OSLO - Pengaitan antara pembantaian Norwegia dengan Islam sempat memicu kecemasan tindak pembalasan dendam terhadap Muslim di Norwegia. "Kami menelepon satu sama lain dan berkata sepertinya tidak aman lagi berada di sini," ujar seorang imam, Noor Ahmad Noor, yang tinggal di suburb kelas menengah 43 kilometer dari Oslo.
"Orang-orang menonton TV, ketakutan, jadi kami mengunci pintu rumah kami dan menunggu cemas di dalam." Namun setelah diketahui bahwa si penembak adalah seorang pria kulit putih non-Muslim, mereka lega.
"Itu akhir dari kecemasan karena ia bukanlah salah satu dari kami, Alhamdulillah," kenang Noor. "Namun itu juga awal dari kedukaan kerena beberapa dari anak-anak itu juga terdapat anak kami."
Banyak dari mereka yang terbunuh dan terluka dalam serangan itu adalah Muslim, fakta yang gagal diungkap dan diidentifikasi oleh media Norwegia.
Di antara 600 remaja di Pulau Utoya di mana Breivik mulai melakukan penembakan acak, diperkirakan 70 di antaranya adalah Muslim.
Dua dari mereka adalah anak lelaki dan perempuan Mohamed Yasin, yang meninggalkan Irak dua beberapa tahun lalu. Yasin kini tinggal di Ergesun, Norwegia Barat.

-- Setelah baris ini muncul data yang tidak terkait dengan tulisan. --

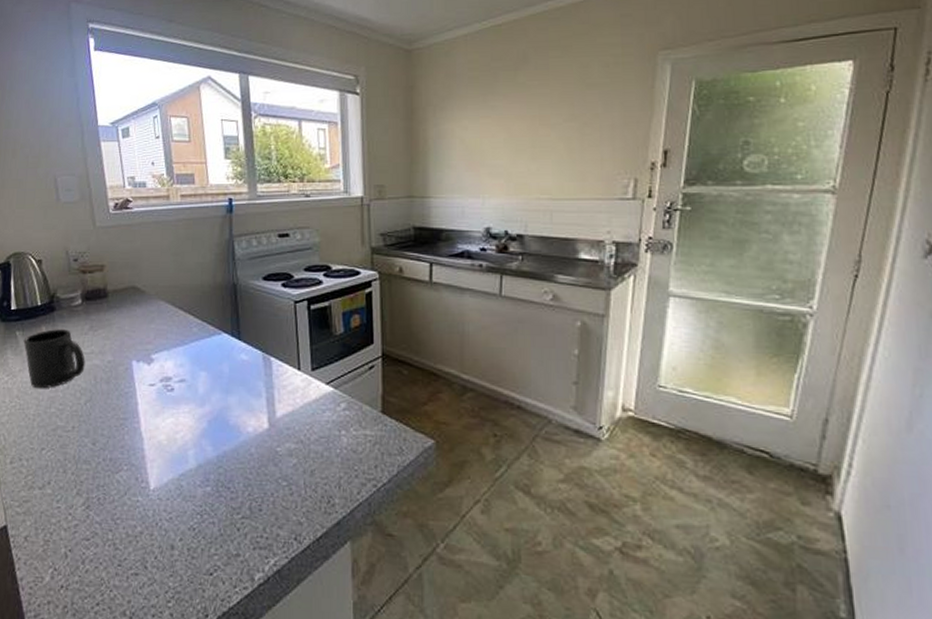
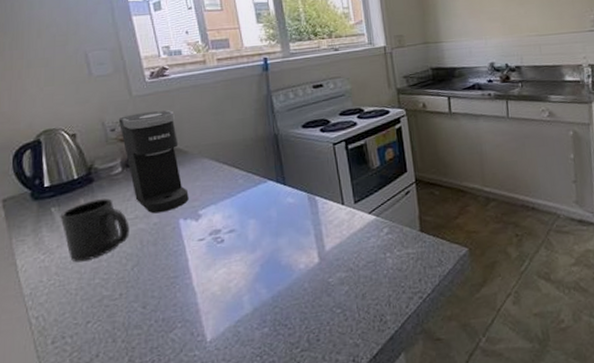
coffee maker: none [81,245,143,351] -> present [118,110,189,214]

Anak lelaki Yasin ditembak di tangan. Sementara putrinya, Jamil Rafal, 20 tahun, masih hilang. Diduga ia ditembak dan tenggelam saat berenang melarikan diri ke laut.
"Saya datang ke Norwegia melarikan diri dari perang Irak karena saya pikir Norwegia adalah tempat paling aman di planet ini," tutur Noor menirukan perkataan Yasin. Kini Yasin berada di Sundvollen, kota terdekat di Utoya, untuk membantu keluarga Muslim yang anaknya meninggal atau hilang setelah penyerangan.
Yasin, menurut Noor, kini masih berharap putrinya bisa kembali pulang.